### PROBLEM
Each line in these records that contains "depth" counts once. Give the number only.

### SOURCE DATA
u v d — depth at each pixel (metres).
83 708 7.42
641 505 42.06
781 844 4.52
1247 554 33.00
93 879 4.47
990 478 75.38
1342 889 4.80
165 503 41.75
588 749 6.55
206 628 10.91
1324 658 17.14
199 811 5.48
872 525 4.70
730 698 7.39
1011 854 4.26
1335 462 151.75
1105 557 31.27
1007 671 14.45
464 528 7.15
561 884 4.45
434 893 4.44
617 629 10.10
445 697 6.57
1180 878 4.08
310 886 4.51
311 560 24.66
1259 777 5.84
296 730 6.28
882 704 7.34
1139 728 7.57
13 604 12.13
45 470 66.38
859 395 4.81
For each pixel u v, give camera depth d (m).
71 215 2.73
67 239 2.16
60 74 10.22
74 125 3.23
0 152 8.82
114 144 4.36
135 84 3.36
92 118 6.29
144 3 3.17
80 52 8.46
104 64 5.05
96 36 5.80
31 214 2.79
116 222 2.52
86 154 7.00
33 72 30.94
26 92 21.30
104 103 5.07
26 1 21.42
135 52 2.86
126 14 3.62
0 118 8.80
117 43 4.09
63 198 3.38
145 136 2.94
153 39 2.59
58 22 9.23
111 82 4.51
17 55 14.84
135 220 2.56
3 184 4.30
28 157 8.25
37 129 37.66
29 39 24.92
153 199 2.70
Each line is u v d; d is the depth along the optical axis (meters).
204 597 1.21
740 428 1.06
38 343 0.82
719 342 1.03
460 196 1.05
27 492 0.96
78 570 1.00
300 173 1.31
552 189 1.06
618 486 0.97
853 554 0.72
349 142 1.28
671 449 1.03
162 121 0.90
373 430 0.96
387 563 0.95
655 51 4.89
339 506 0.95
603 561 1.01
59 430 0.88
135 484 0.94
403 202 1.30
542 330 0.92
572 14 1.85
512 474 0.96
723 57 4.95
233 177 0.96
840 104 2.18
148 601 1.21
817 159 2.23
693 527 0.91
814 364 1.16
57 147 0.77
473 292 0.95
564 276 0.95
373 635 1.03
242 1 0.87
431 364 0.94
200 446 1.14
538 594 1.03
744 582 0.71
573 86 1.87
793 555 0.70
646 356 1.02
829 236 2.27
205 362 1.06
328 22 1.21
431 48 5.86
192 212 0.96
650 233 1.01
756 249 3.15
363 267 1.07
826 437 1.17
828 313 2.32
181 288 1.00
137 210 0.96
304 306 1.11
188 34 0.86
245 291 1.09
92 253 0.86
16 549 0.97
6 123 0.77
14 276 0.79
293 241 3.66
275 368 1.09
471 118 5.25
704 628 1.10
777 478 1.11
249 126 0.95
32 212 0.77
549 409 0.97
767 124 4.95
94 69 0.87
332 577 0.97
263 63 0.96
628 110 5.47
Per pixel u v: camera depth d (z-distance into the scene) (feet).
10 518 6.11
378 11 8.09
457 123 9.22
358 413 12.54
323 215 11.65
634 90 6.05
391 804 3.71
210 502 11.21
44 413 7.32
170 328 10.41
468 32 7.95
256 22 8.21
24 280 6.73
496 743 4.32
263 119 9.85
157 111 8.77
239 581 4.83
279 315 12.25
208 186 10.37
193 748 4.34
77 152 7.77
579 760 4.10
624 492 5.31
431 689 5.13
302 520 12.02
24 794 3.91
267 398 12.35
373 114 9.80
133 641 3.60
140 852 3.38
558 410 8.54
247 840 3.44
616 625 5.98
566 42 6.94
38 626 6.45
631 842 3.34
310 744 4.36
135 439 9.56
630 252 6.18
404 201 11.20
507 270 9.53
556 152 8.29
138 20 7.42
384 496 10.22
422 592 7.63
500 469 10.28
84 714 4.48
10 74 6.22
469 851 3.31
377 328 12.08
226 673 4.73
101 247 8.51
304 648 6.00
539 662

### COMPLETED TASK
4